● ACTIVITY
Copy each line of the listing that includes "Sums".

● DATA PROVIDED
---*---
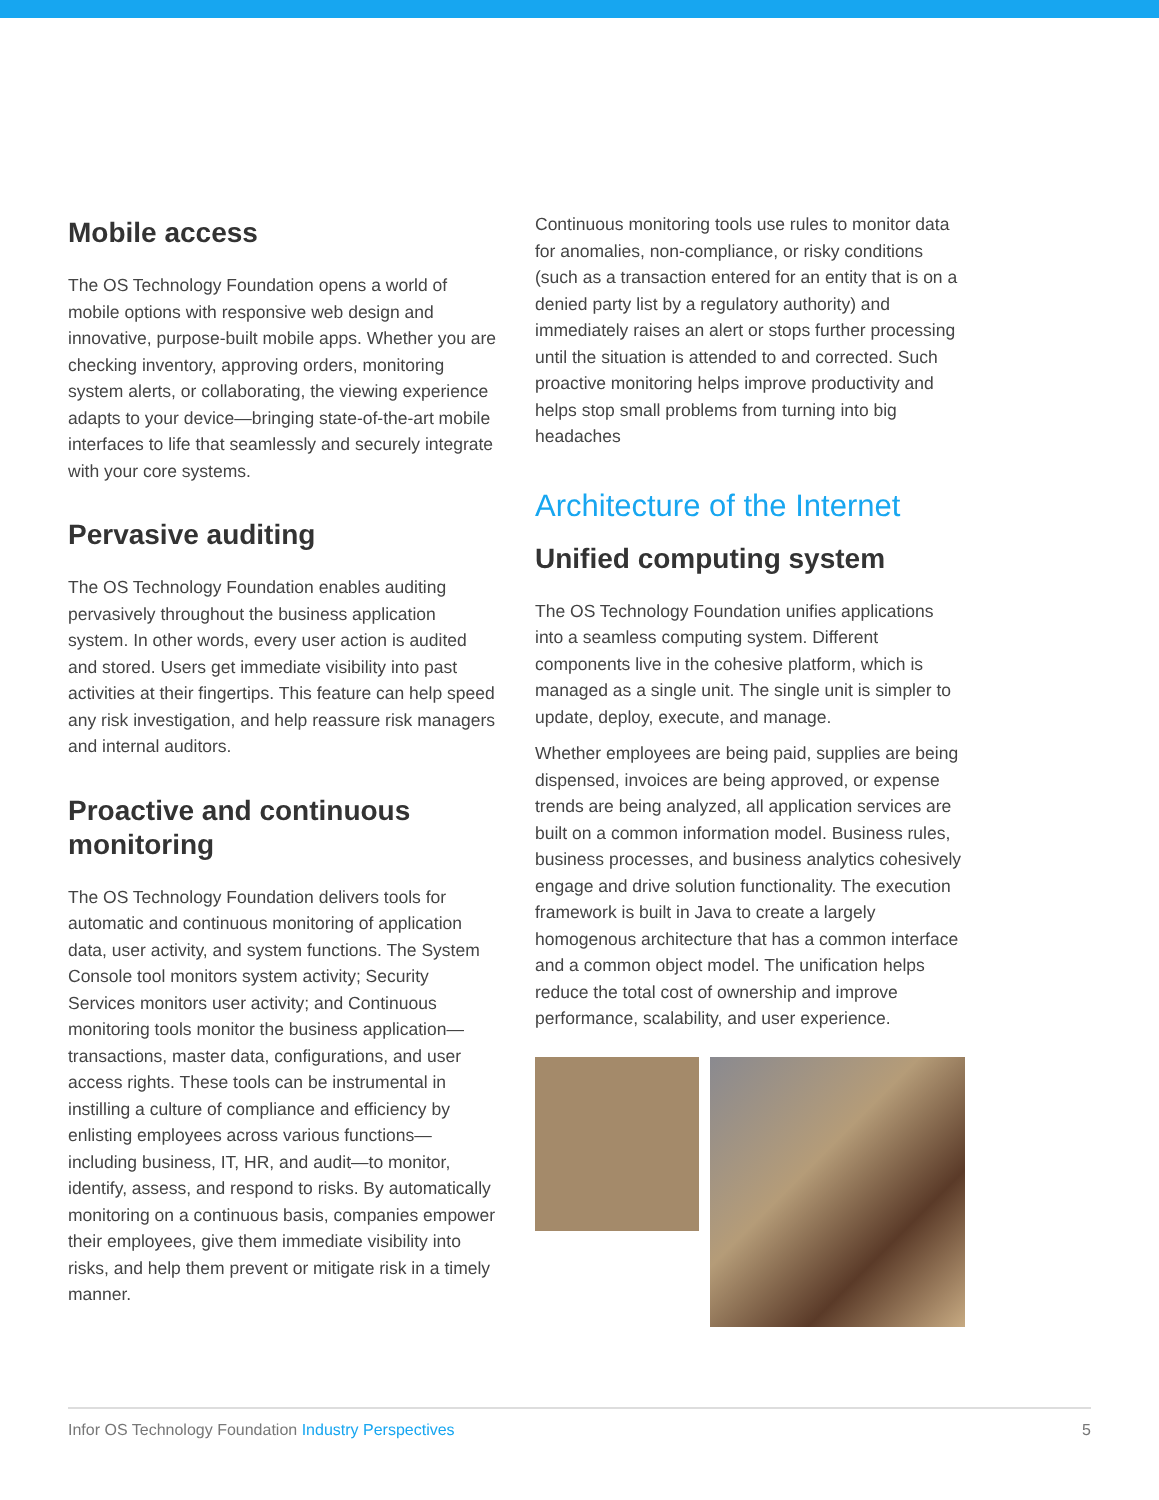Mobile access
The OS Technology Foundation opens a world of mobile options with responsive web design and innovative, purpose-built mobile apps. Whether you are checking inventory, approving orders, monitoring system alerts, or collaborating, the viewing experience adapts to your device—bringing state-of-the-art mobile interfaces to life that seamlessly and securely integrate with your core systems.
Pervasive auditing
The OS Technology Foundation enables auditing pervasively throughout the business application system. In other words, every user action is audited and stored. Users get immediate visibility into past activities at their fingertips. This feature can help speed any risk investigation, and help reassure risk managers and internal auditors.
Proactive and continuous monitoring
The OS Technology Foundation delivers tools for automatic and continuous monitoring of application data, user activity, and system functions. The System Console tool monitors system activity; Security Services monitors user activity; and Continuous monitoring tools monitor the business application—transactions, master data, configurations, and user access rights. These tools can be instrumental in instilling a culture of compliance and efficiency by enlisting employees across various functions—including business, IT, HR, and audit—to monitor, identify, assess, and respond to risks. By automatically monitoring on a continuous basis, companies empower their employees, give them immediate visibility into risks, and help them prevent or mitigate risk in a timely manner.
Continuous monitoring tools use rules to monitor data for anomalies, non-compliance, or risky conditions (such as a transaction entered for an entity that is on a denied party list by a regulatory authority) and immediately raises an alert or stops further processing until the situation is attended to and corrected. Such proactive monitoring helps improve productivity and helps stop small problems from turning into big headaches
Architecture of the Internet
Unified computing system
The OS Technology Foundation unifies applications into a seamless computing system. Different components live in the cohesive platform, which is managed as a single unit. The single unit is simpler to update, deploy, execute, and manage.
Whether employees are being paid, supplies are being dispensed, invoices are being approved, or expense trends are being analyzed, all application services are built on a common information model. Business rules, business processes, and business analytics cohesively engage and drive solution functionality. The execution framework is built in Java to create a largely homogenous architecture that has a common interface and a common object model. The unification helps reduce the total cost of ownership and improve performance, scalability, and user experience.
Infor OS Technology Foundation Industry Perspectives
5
---*---
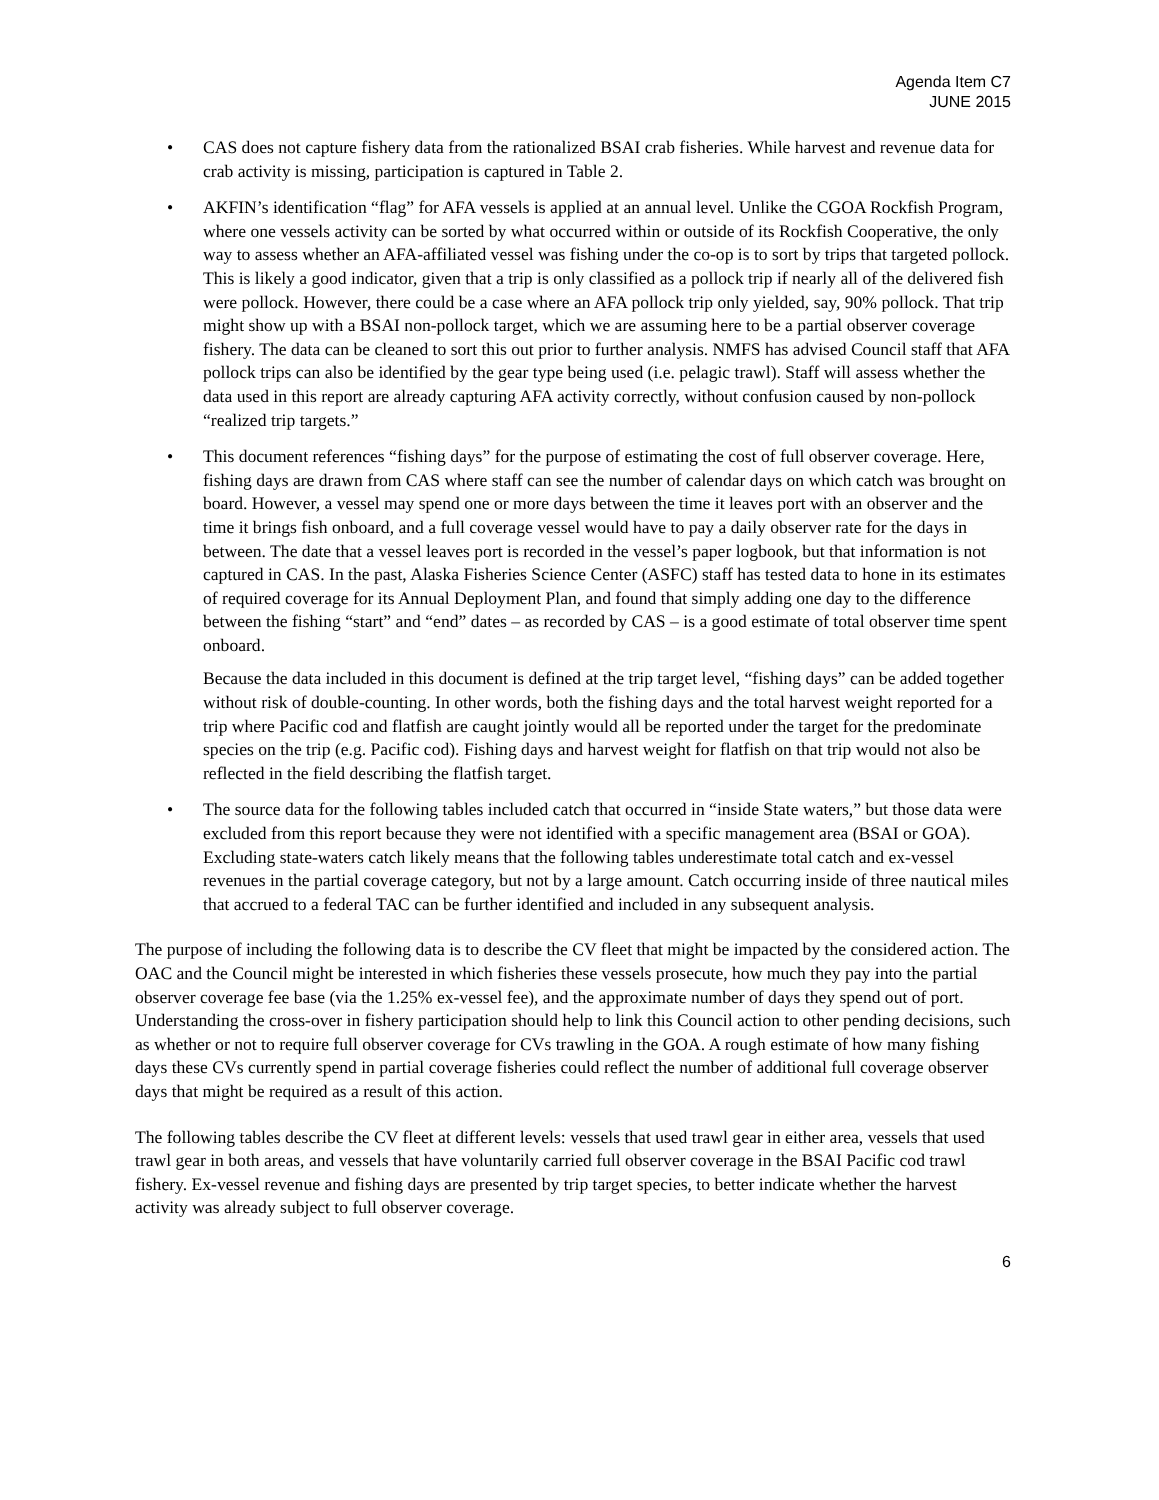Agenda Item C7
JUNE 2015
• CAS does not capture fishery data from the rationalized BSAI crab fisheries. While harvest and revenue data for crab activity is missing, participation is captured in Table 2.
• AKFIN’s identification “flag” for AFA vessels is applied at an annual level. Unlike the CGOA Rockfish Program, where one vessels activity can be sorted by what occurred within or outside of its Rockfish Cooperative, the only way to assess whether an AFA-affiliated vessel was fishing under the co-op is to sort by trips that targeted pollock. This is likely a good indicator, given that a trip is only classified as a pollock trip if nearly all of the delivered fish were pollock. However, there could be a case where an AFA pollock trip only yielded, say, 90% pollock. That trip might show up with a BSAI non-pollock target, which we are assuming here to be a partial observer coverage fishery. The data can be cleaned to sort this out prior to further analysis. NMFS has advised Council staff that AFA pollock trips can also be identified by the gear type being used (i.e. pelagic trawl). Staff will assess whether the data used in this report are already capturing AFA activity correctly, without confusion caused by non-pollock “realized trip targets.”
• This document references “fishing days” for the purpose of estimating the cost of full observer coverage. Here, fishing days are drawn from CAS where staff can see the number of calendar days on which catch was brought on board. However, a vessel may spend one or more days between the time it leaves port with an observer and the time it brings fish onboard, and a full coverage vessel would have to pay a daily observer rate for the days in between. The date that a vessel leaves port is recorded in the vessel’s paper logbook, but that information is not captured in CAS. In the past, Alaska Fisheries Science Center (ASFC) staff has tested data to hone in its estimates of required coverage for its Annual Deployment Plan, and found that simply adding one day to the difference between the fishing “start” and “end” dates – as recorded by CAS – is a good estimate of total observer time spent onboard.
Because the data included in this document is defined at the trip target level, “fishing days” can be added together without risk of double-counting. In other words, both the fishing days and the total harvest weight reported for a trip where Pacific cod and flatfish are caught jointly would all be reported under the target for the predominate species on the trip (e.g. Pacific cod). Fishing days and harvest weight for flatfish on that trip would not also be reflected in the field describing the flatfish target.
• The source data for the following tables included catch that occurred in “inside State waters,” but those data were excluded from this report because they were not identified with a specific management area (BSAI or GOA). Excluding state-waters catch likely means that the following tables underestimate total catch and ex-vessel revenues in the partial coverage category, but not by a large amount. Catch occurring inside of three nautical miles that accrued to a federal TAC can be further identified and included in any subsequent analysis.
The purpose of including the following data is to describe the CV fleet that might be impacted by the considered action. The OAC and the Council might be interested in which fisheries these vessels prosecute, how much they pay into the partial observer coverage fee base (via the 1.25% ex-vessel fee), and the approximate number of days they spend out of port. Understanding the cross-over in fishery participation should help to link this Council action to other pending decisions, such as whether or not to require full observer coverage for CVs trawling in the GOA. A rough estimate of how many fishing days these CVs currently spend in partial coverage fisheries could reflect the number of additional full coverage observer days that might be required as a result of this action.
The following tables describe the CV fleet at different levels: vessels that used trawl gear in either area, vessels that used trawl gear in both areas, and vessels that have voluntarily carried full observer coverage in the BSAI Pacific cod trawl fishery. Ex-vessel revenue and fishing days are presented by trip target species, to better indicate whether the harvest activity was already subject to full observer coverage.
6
---*---
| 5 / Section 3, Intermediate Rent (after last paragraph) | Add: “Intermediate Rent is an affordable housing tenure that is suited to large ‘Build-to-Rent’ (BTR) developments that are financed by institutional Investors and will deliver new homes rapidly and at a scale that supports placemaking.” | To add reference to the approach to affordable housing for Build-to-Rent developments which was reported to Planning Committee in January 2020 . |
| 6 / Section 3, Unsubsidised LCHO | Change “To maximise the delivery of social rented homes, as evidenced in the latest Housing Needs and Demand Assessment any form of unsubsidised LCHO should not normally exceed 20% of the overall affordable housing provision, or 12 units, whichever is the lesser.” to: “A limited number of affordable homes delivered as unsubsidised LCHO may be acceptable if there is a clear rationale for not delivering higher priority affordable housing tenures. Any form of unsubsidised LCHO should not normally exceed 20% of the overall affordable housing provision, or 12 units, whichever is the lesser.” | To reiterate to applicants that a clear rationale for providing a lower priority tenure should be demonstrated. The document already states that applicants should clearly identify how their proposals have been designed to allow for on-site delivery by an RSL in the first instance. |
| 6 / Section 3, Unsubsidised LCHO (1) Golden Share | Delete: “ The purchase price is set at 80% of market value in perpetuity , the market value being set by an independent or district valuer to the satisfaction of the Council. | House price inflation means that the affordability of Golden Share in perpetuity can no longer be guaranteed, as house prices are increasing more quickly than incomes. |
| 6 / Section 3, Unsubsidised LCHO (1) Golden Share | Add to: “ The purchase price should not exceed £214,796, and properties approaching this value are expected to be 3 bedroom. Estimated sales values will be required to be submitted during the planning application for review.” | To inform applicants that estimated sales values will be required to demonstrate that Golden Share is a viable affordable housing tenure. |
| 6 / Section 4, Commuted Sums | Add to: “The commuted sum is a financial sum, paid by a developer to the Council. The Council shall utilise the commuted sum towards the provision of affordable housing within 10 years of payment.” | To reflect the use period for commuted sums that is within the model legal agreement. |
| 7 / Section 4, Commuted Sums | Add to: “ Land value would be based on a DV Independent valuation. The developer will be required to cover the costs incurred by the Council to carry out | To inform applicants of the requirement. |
---*---
● RESULT
| 6 / Section 4, Commuted Sums | Add to: “The commuted sum is a financial sum, paid by a developer to the Council. The Council shall utilise the commuted sum towards the provision of affordable housing within 10 years of payment.” | To reflect the use period for commuted sums that is within the model legal agreement. |
| 7 / Section 4, Commuted Sums | Add to: “ Land value would be based on a DV Independent valuation. The developer will be required to cover the costs incurred by the Council to carry out | To inform applicants of the requirement. |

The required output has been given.